M. Blanchet a reproché au gouvernement d’avoir cédé, la semaine dernière, aux pressions des conservateurs alors que les bloquistes étaient prêts à permettre au gouvernement d’aller de l’avant avec la subvention salariale et des baisses d’impôts sans demander une nouvelle autorisation au Parlement.

« Notre proposition nous aurait évité de revenir au Parlement », de l’avis du chef bloquiste. « Je réitère que la partisanerie doit être laissée au vestiaire », a-t-il réclamé, se désolant de ce que cette nouvelle réunion d’élus et de sénateurs retarde le versement de l’aide financière.

Mme Tellier se demande comment l’opposition se comportera lors de cette nouvelle séance aux Communes.

« Est-ce qu’ils vont essayer de marquer des points ? Ça pourrait être au désavantage des partis d’opposition s’ils commencent à rentrer un peu de partisanerie qui est plus ou moins fondée, je vous dirais », a-t-elle dit, citant en exemple les gouvernements du Québec et de l’Ontario qui ont l’appui de tous les partis dans le combat contre la COVID-19.

Déjà, le chef néo-démocrate Jagmeet Singh a déploré par Twitter que d’« attendre six semaines (pour la subvention salariale) obligera de nombreuses entreprises à fermer ». Il estime que la situation exige « une urgence bien plus grande ».

Le lieutenant conservateur du Québec, Alain Rayes, a critiqué par voie de communiqué la « mauvaise gestion » du gouvernement dans cette crise.

« Malheureusement, aujourd’hui, les entrepreneurs ont appris que les mesures d’aide allaient être retardées, car le premier plan présenté par les libéraux et adopté à la Chambre des communes la semaine dernière, avait été mal ficelé et bâclé », a-t-il dit.

Aucune date n’a été avancée pour le retour au Parlement pour le moment.

Le premier plan

La semaine dernière, un Parlement réduit adoptait un plan de mesures économiques d’urgence qui devait être de 82 milliards pour aider les citoyens et les entreprises du Canada affectés par l’éclosion de la COVID-19. Avec l’ajout de la Prestation canadienne d’urgence, le plan adopté est monté à 107 milliards.

La part du lion du plan comprenait 55 milliards sous forme d’impôts différés pour les entreprises et les particuliers. De plus, 52 milliards seront versés en aide pour les travailleurs, les étudiants qui doivent rembourser leurs prêts, en plus de fonds pour le système de santé, les sans-abri, les refuges pour femmes et les communautés autochtones.

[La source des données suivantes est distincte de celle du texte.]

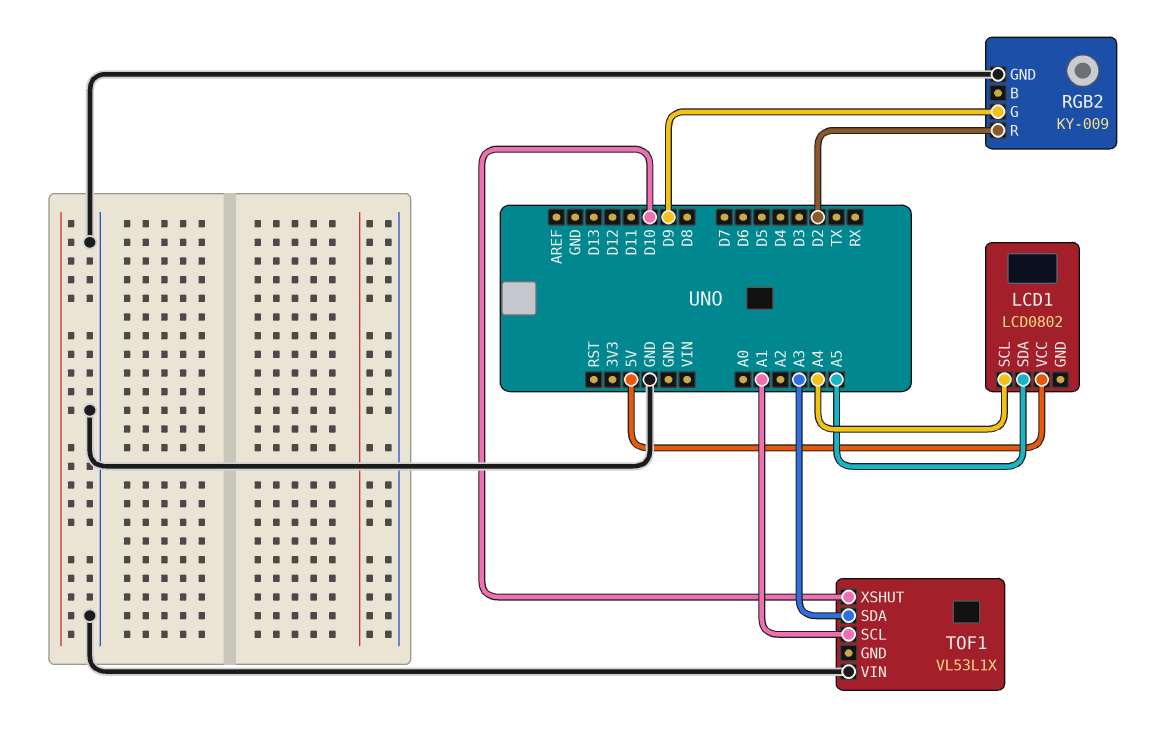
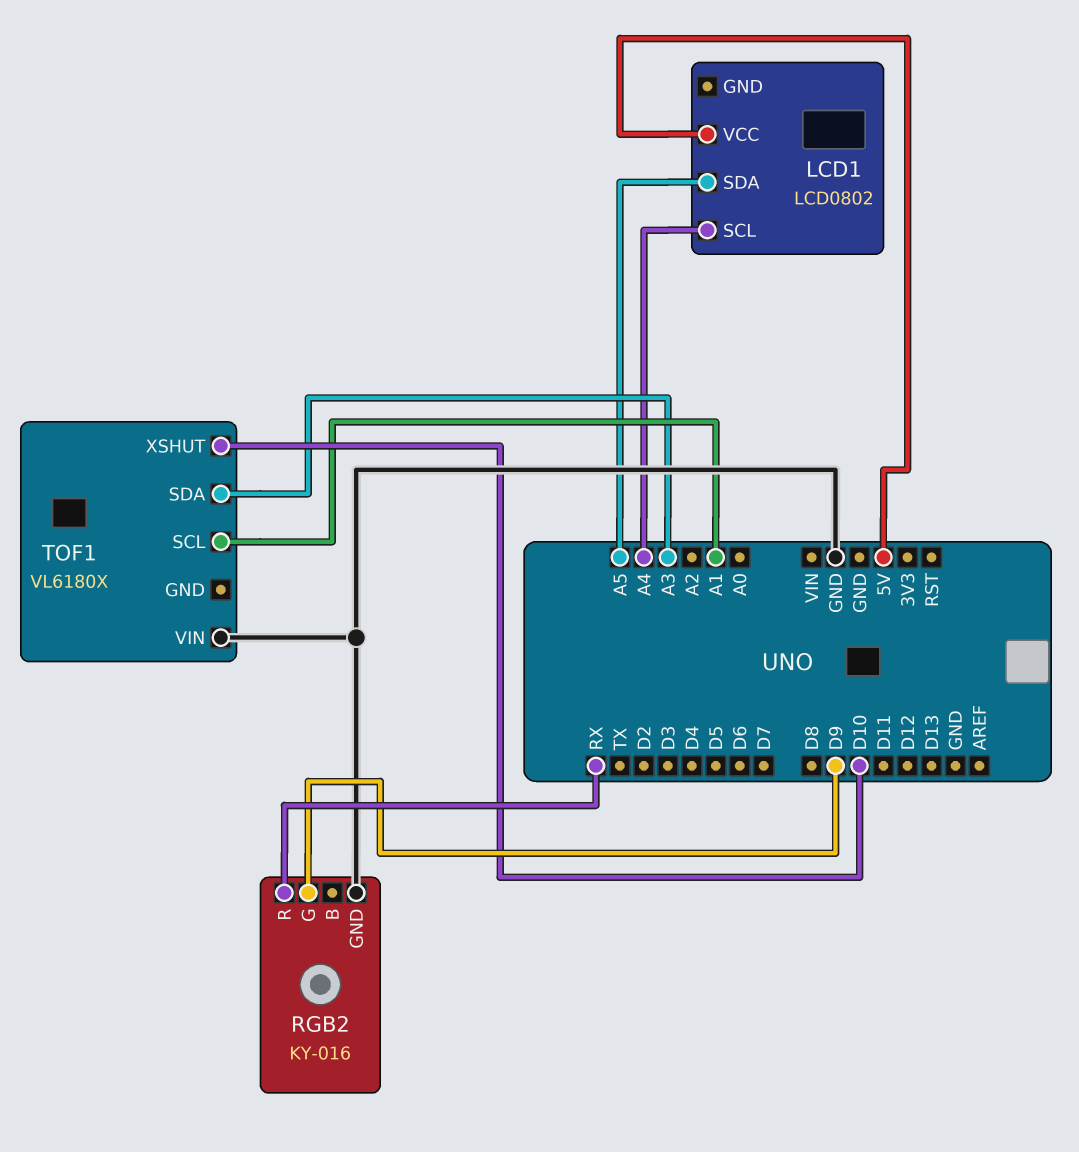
RGB2: KY-009 -> KY-016
RGB2 pin R: D2 -> RX
TOF1: VL53L1X -> VL6180X

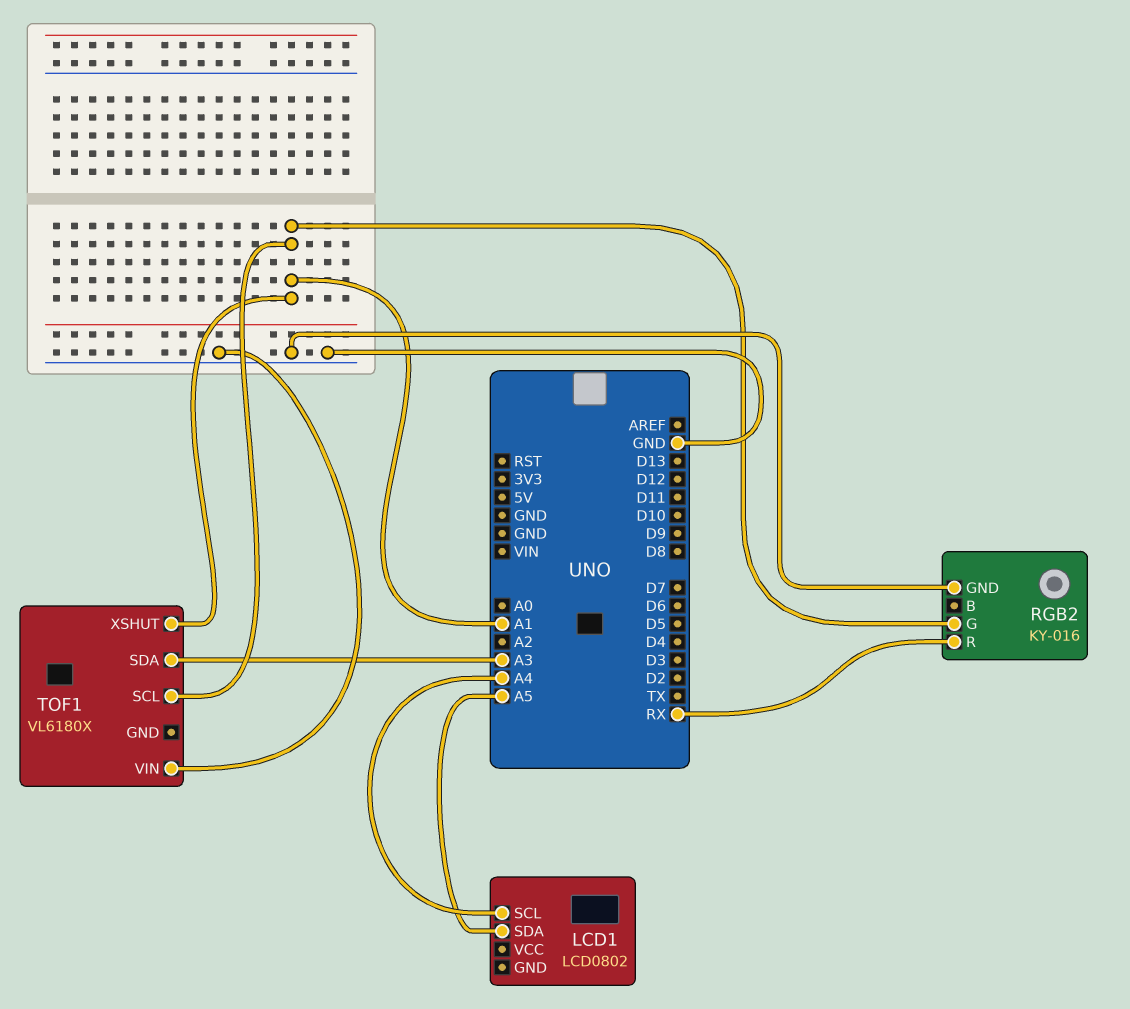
LCD1 pin VCC: 5V -> none
RGB2 pin G: D9 -> A1
TOF1 pin XSHUT: D10 -> A1

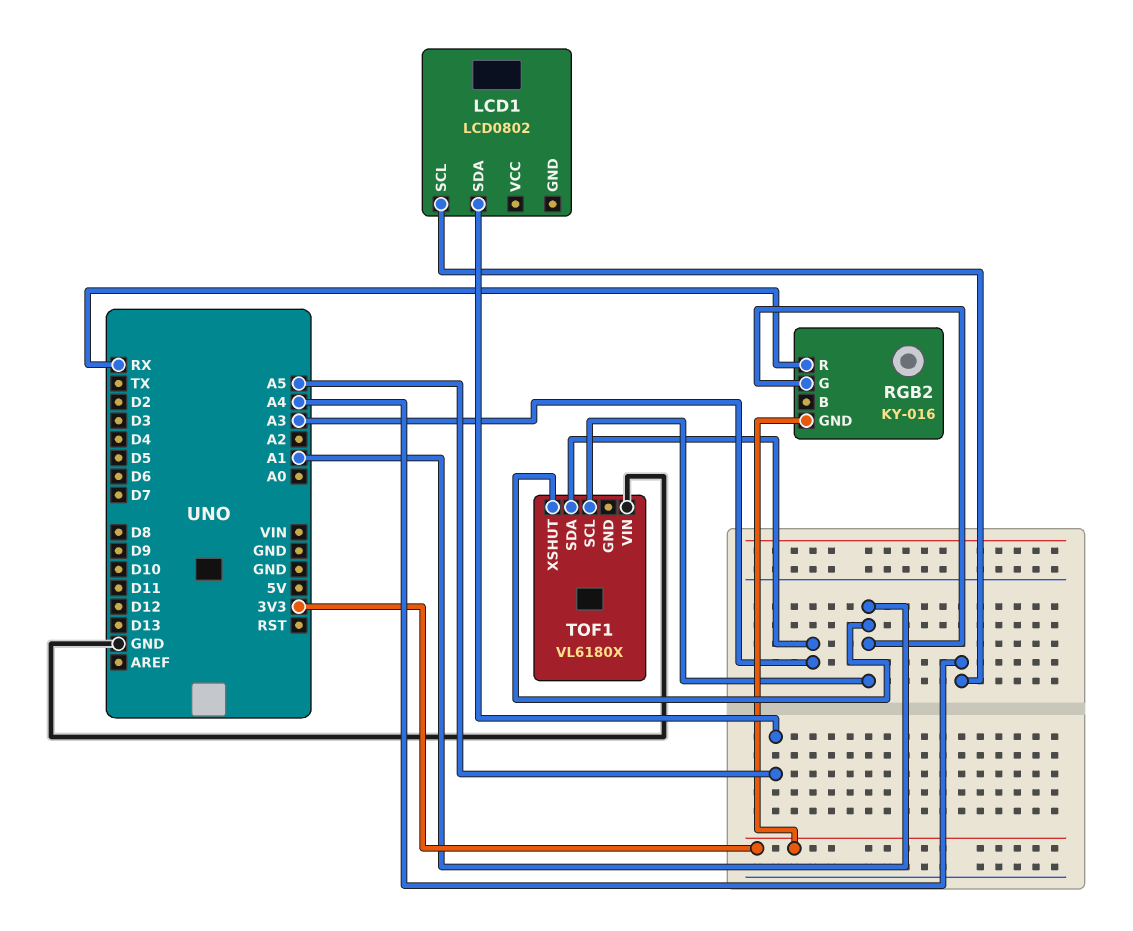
RGB2 pin GND: GND -> 3V3

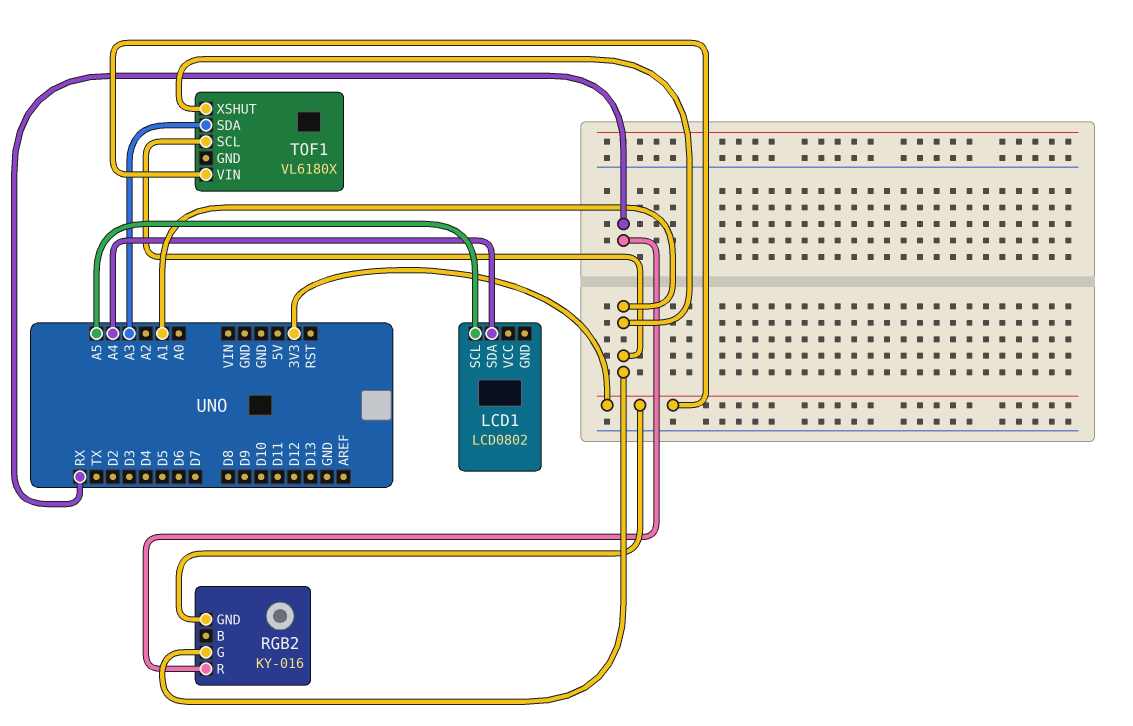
LCD1 pin SCL: A4 -> A5
LCD1 pin SDA: A5 -> A4
TOF1 pin VIN: GND -> 3V3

La subvention salariale aux petites entreprises devait d’abord être de 10 %, mais a été augmentée à 75 % vers la fin de la semaine dernière.

Lundi, le premier ministre Trudeau a annoncé que la subvention salariale sera finalement distribuée à toute entreprise qui aura perdu au moins 30 % de son revenu, quel que soit son nombre d’employés. Le gouvernement du Canada subventionnera 75 % de la première tranche de 58 700 $ de chaque salaire ; il pourrait ainsi assurer jusqu’à 847 $ par semaine, par employé. La mesure est rétroactive au 15 mars.

Le coût pour ce programme : 71 milliards, ce qui porte l’ensemble des mesures du fédéral pour combattre les effets économiques de la COVID-19 à 255 milliards.